The task →
Leaving out the images, return the data below exactly as it is written.

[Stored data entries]
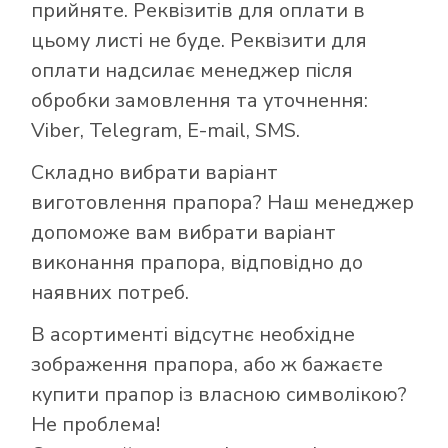
прийняте. Реквізитів для оплати в
цьому листі не буде. Реквізити для
оплати надсилає менеджер після
обробки замовлення та уточнення:
Viber, Telegram, E-mail, SMS.
Складно вибрати варіант
виготовлення прапора? Наш менеджер
допоможе вам вибрати варіант
виконання прапора, відповідно до
наявних потреб.
В асортименті відсутнє необхідне
зображення прапора, або ж бажаєте
купити прапор із власною символікою?
Не проблема!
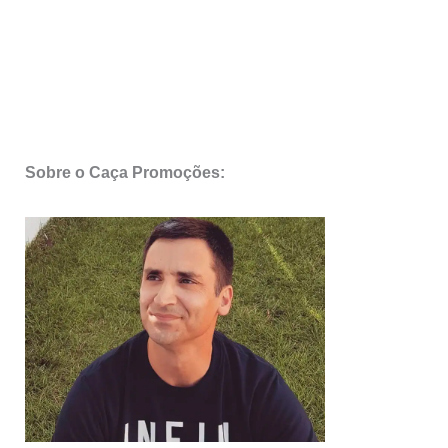
Sobre o Caça Promoções:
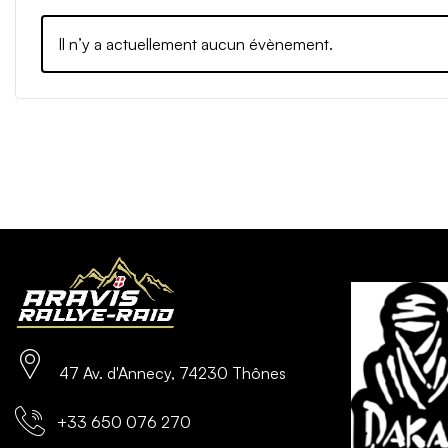
Il n’y a actuellement aucun évènement.
47 Av. d'Annecy, 74230 Thônes
+33 650 076 270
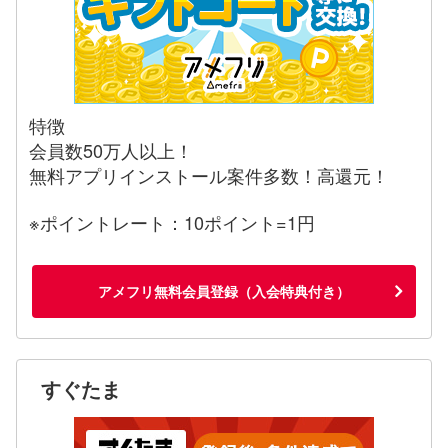
特徴
会員数50万人以上！
無料アプリインストール案件多数！高還元！
※ポイントレート：10ポイント=1円
アメフリ無料会員登録（入会特典付き）
すぐたま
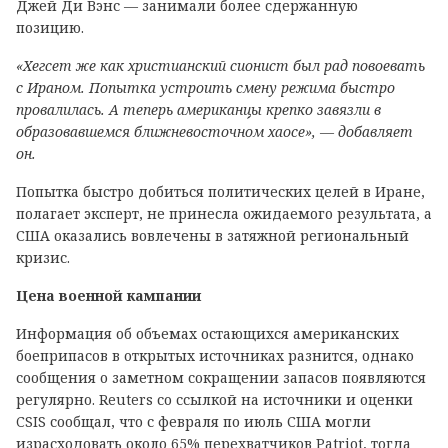
Джей Ди Вэнс — занимали более сдержанную
позицию.
«Хегсет же как христианский сионист был рад повоевать
с Ираном. Попытка устроить смену режима быстро
провалилась. А теперь американцы крепко завязли в
образовавшемся ближневосточном хаосе», — добавляет
он.
Попытка быстро добиться политических целей в Иране,
полагает эксперт, не принесла ожидаемого результата, а
США оказались вовлечены в затяжной региональный
кризис.
Цена военной кампании
Информация об объемах остающихся американских
боеприпасов в открытых источниках разнится, однако
сообщения о заметном сокращении запасов появляются
регулярно. Reuters со ссылкой на источники и оценки
CSIS сообщал, что с февраля по июль США могли
израсходовать около 65% перехватчиков Patriot, тогда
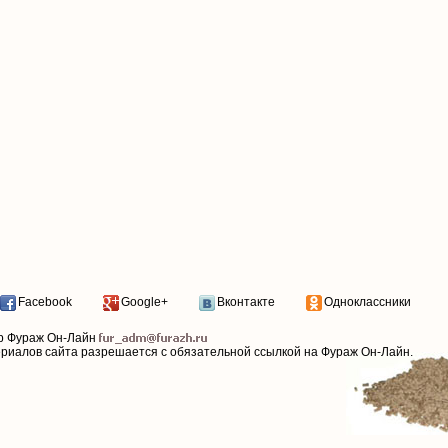
Facebook
Google+
Вконтакте
Одноклассники
р Фураж Он-Лайн
ериалов сайта разрешается с обязательной ссылкой на Фураж Он-Лайн.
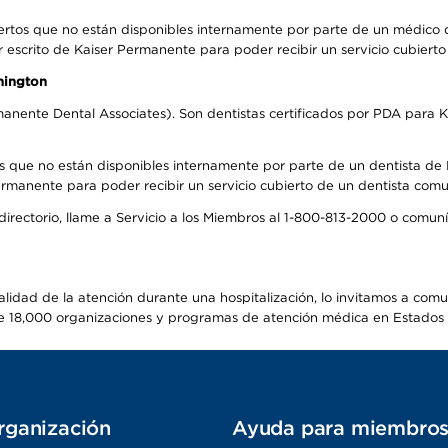
ertos que no están disponibles internamente por parte de un médico
r escrito de Kaiser Permanente para poder recibir un servicio cubiert
hington
anente Dental Associates). Son dentistas certificados por PDA para K
s que no están disponibles internamente por parte de un dentista de P
manente para poder recibir un servicio cubierto de un dentista comuni
 directorio, llame a Servicio a los Miembros al 1-800-813-2000 o comu
alidad de la atención durante una hospitalización, lo invitamos a com
s de 18,000 organizaciones y programas de atención médica en Estados
rganización
Ayuda para miembro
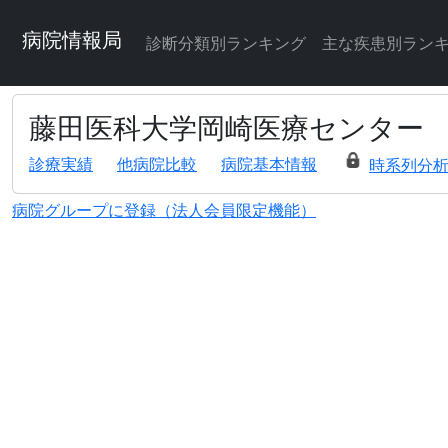
病院情報局
診断分類別ランキング
主な疾患別ラン
藤田医科大学岡崎医療センター
診療実績
他病院比較
病院基本情報
時系列分
病院グループに登録（法人会員限定機能）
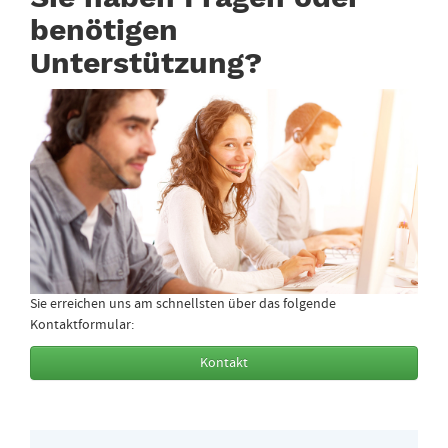
benötigen
Unterstützung?
Sie erreichen uns am schnellsten über das folgende
Kontaktformular:
Kontakt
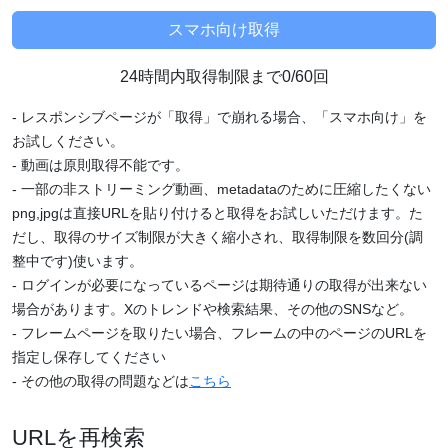
24時間内取得制限まで0/60回
- レスポンシブページが「取得」で崩れる場合、「スマホ向け」を
お試しください。
- 動画は原則取得不能です。
- 一部の非ストリーミング動画、metadataのために圧縮したくない
png,jpgは直接URLを貼り付けると取得をお試しいただけます。た
だし、取得のサイズ制限が大きく縮小され、取得制限を数回分(調
整中です)使います。
- ログインが必要になっているページは期待通りの取得が出来ない
場合があります。Xのトレンドや検索結果、その他のSNSなど。
- フレームページを取りたい場合、フレームの中のページのURLを
指定し保存してください
- その他の取得の問題などは
こちら
URLを再検索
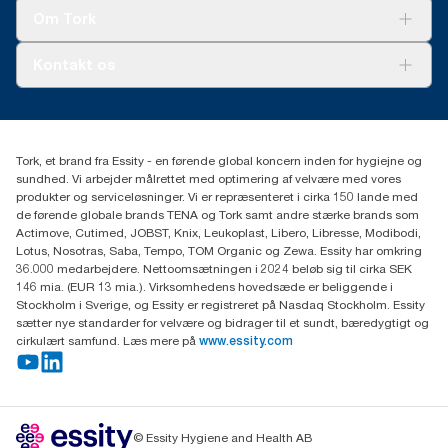
Tork Clean Care
Tork Vision Cleaning
Om Tork
Ad-a-Glance
Tork PaperCircle
Om os
Kontakt os
Succeshistorier
Presse og nyheder
tork.dk.kundeservice@essity.com
Smiley-rapport
(+45) 48 16 82 44
Essity Denmark A/S
Tork, et brand fra Essity - en førende global koncern inden for hygiejne og
Professional Hygiene
sundhed. Vi arbejder målrettet med optimering af velvære med vores
Gydevang 33
produkter og serviceløsninger. Vi er repræsenteret i cirka 150 lande med
DK-3450 Allerød
de førende globale brands TENA og Tork samt andre stærke brands som
Actimove, Cutimed, JOBST, Knix, Leukoplast, Libero, Libresse, Modibodi,
Lotus, Nosotras, Saba, Tempo, TOM Organic og Zewa. Essity har omkring
36.000 medarbejdere. Nettoomsætningen i 2024 beløb sig til cirka SEK
146 mia. (EUR 13 mia.). Virksomhedens hovedsæde er beliggende i
Stockholm i Sverige, og Essity er registreret på Nasdaq Stockholm. Essity
sætter nye standarder for velvære og bidrager til et sundt, bæredygtigt og
cirkulært samfund. Læs mere på
www.essity.com
© Essity Hygiene and Health AB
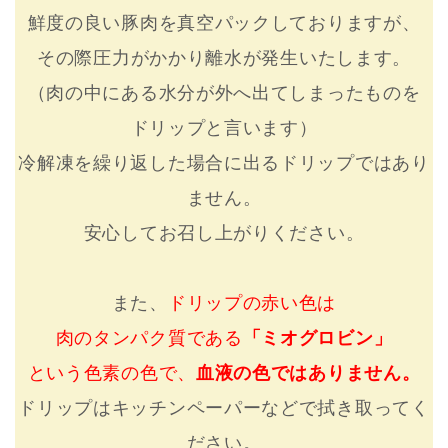
鮮度の良い豚肉を真空パックしておりますが、
その際圧力がかかり離水が発生いたします。
（肉の中にある水分が外へ出てしまったものを
ドリップと言います）
冷解凍を繰り返した場合に出るドリップではあり
ません。
安心してお召し上がりください。
また、
ドリップの赤い色は
肉のタンパク質である
「ミオグロビン」
という色素の色で、
血液の色ではありません。
ドリップはキッチンペーパーなどで拭き取ってく
ださい。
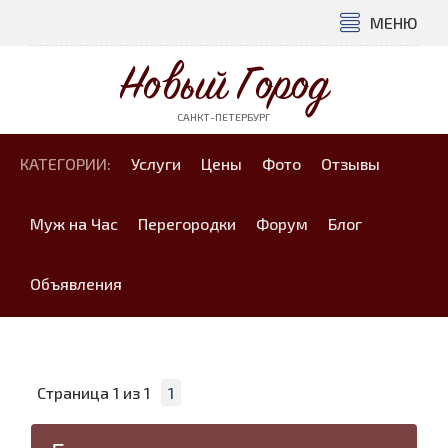
МЕНЮ
Новый Город
САНКТ-ПЕТЕРБУРГ
КАТЕГОРИИ:
Услуги
Цены
Фото
Отзывы
Муж на Час
Перегородки
Форум
Блог
Объявления
Страница
1
из
1
1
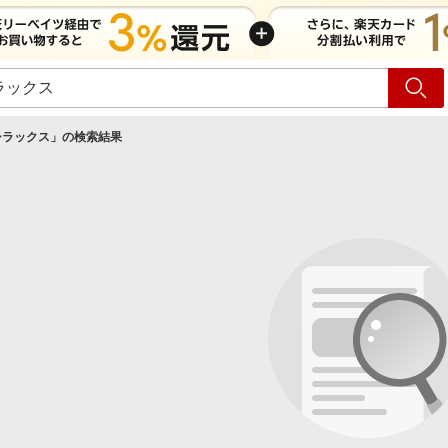
ショッピング
旅行
サ
シラックス
」の検索結果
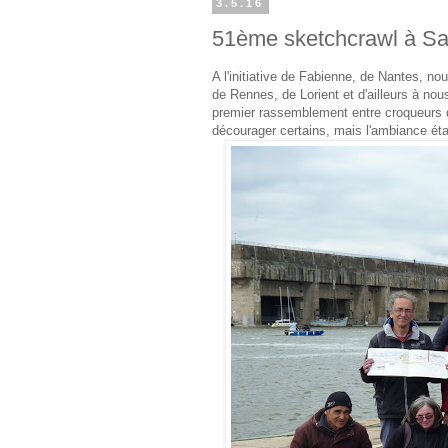
3.5.16
51ème sketchcrawl à Sa
A l'initiative de Fabienne, de Nantes, n
de Rennes, de Lorient et d'ailleurs à nou
premier rassemblement entre croqueurs d
décourager certains, mais l'ambiance était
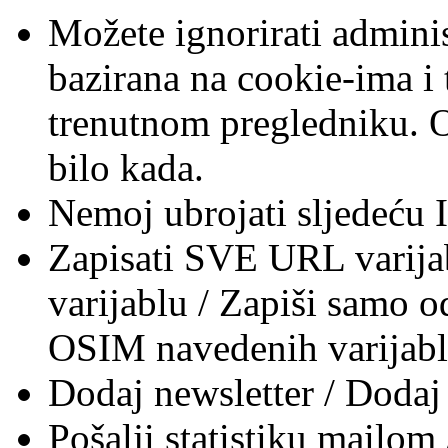
Možete ignorirati administ
bazirana na cookie-ima i 
trenutnom pregledniku. O
bilo kada.
Nemoj ubrojati sljedeću IP
Zapisati SVE URL varija
varijablu / Zapiši samo o
OSIM navedenih varijabl
Dodaj newsletter / Dodaj 
Pošalji statistiku mailom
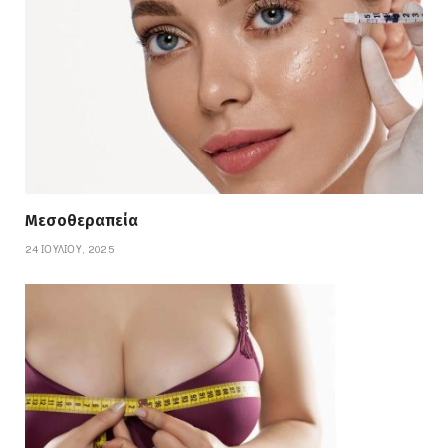
Μεσοθεραπεία
24 ΙΟΥΛΊΟΥ, 2025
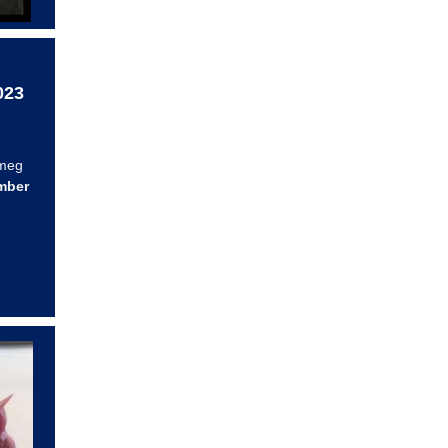
023
 meg
mber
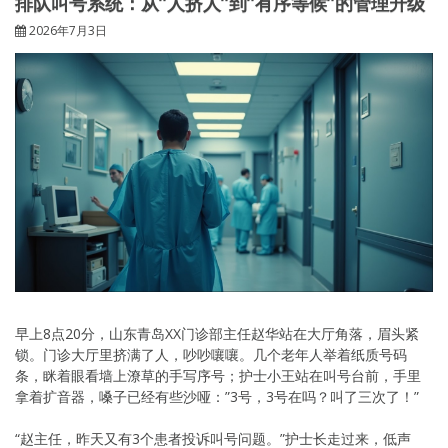
排队叫号系统：从”人挤人”到”有序等候”的管理升级
2026年7月3日
早上8点20分，山东青岛XX门诊部主任赵华站在大厅角落，眉头紧
锁。门诊大厅里挤满了人，吵吵嚷嚷。几个老年人举着纸质号码
条，眯着眼看墙上潦草的手写序号；护士小王站在叫号台前，手里
拿着扩音器，嗓子已经有些沙哑：”3号，3号在吗？叫了三次了！”
“赵主任，昨天又有3个患者投诉叫号问题。”护士长走过来，低声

Exercise result →
прийняте. Реквізитів для оплати в
цьому листі не буде. Реквізити для
оплати надсилає менеджер після
обробки замовлення та уточнення:
Viber, Telegram, E-mail, SMS.
Складно вибрати варіант
виготовлення прапора? Наш менеджер
допоможе вам вибрати варіант
виконання прапора, відповідно до
наявних потреб.
В асортименті відсутнє необхідне
зображення прапора, або ж бажаєте
купити прапор із власною символікою?
Не проблема!
Sobre o Caça Promoções:
Il n’y a actuellement aucun évènement.
47 Av. d'Annecy, 74230 Thônes
+33 650 076 270
特徴
会員数50万人以上！
無料アプリインストール案件多数！高還元！
※ポイントレート：10ポイント=1円
アメフリ無料会員登録（入会特典付き）
すぐたま
Джей Ди Вэнс — занимали более сдержанную
позицию.
«Хегсет же как христианский сионист был рад повоевать
с Ираном. Попытка устроить смену режима быстро
провалилась. А теперь американцы крепко завязли в
образовавшемся ближневосточном хаосе», — добавляет
он.
Попытка быстро добиться политических целей в Иране,
полагает эксперт, не принесла ожидаемого результата, а
США оказались вовлечены в затяжной региональный
кризис.
Цена военной кампании
Информация об объемах остающихся американских
боеприпасов в открытых источниках разнится, однако
сообщения о заметном сокращении запасов появляются
регулярно. Reuters со ссылкой на источники и оценки
CSIS сообщал, что с февраля по июль США могли
израсходовать около 65% перехватчиков Patriot, тогда
Facebook
Google+
Вконтакте
Одноклассники
р Фураж Он-Лайн
ериалов сайта разрешается с обязательной ссылкой на Фураж Он-Лайн.
ertos que no están disponibles internamente por parte de un médico
r escrito de Kaiser Permanente para poder recibir un servicio cubiert
hington
anente Dental Associates). Son dentistas certificados por PDA para K
s que no están disponibles internamente por parte de un dentista de P
manente para poder recibir un servicio cubierto de un dentista comuni
 directorio, llame a Servicio a los Miembros al 1-800-813-2000 o comu
alidad de la atención durante una hospitalización, lo invitamos a com
s de 18,000 organizaciones y programas de atención médica en Estados
rganización
Ayuda para miembro
病院情報局
診断分類別ランキング
主な疾患別ラン
藤田医科大学岡崎医療センター
診療実績
他病院比較
病院基本情報
時系列分
病院グループに登録（法人会員限定機能）
benötigen
Unterstützung?
Sie erreichen uns am schnellsten über das folgende
Kontaktformular:
Kontakt
24時間内取得制限まで0/60回
- レスポンシブページが「取得」で崩れる場合、「スマホ向け」を
お試しください。
- 動画は原則取得不能です。
- 一部の非ストリーミング動画、metadataのために圧縮したくない
png,jpgは直接URLを貼り付けると取得をお試しいただけます。た
だし、取得のサイズ制限が大きく縮小され、取得制限を数回分(調
整中です)使います。
- ログインが必要になっているページは期待通りの取得が出来ない
場合があります。Xのトレンドや検索結果、その他のSNSなど。
- フレームページを取りたい場合、フレームの中のページのURLを
指定し保存してください
- その他の取得の問題などは
こちら
URLを再検索
Tork Clean Care
Tork Vision Cleaning
Om Tork
Ad-a-Glance
Tork PaperCircle
Om os
Kontakt os
Succeshistorier
Presse og nyheder
tork.dk.kundeservice@essity.com
Smiley-rapport
(+45) 48 16 82 44
Essity Denmark A/S
Tork, et brand fra Essity - en førende global koncern inden for hygiejne og
Professional Hygiene
sundhed. Vi arbejder målrettet med optimering af velvære med vores
Gydevang 33
produkter og serviceløsninger. Vi er repræsenteret i cirka 150 lande med
DK-3450 Allerød
de førende globale brands TENA og Tork samt andre stærke brands som
Actimove, Cutimed, JOBST, Knix, Leukoplast, Libero, Libresse, Modibodi,
Lotus, Nosotras, Saba, Tempo, TOM Organic og Zewa. Essity har omkring
36.000 medarbejdere. Nettoomsætningen i 2024 beløb sig til cirka SEK
146 mia. (EUR 13 mia.). Virksomhedens hovedsæde er beliggende i
Stockholm i Sverige, og Essity er registreret på Nasdaq Stockholm. Essity
sætter nye standarder for velvære og bidrager til et sundt, bæredygtigt og
cirkulært samfund. Læs mere på
www.essity.com
© Essity Hygiene and Health AB
鮮度の良い豚肉を真空パックしておりますが、
その際圧力がかかり離水が発生いたします。
（肉の中にある水分が外へ出てしまったものを
ドリップと言います）
冷解凍を繰り返した場合に出るドリップではあり
ません。
安心してお召し上がりください。
また、
ドリップの赤い色は
肉のタンパク質である
「ミオグロビン」
という色素の色で、
血液の色ではありません。
ドリップはキッチンペーパーなどで拭き取ってく
ださい。
МЕНЮ
Новый Город
САНКТ-ПЕТЕРБУРГ
КАТЕГОРИИ:
Услуги
Цены
Фото
Отзывы
Муж на Час
Перегородки
Форум
Блог
Объявления
Страница
1
из
1
1
ショッピング
旅行
サ
シラックス
」の検索結果
3.5.16
51ème sketchcrawl à Sa
A l'initiative de Fabienne, de Nantes, n
de Rennes, de Lorient et d'ailleurs à nou
premier rassemblement entre croqueurs d
décourager certains, mais l'ambiance était
Možete ignorirati administ
bazirana na cookie-ima i 
trenutnom pregledniku. O
bilo kada.
Nemoj ubrojati sljedeću IP
Zapisati SVE URL varija
varijablu / Zapiši samo o
OSIM navedenih varijabl
Dodaj newsletter / Dodaj 
Pošalji statistiku mailom
Μεσοθεραπεία
24 ΙΟΥΛΊΟΥ, 2025
023
 meg
mber
排队叫号系统：从”人挤人”到”有序等候”的管理升级
2026年7月3日
早上8点20分，山东青岛XX门诊部主任赵华站在大厅角落，眉头紧
锁。门诊大厅里挤满了人，吵吵嚷嚷。几个老年人举着纸质号码
条，眯着眼看墙上潦草的手写序号；护士小王站在叫号台前，手里
拿着扩音器，嗓子已经有些沙哑：”3号，3号在吗？叫了三次了！”
“赵主任，昨天又有3个患者投诉叫号问题。”护士长走过来，低声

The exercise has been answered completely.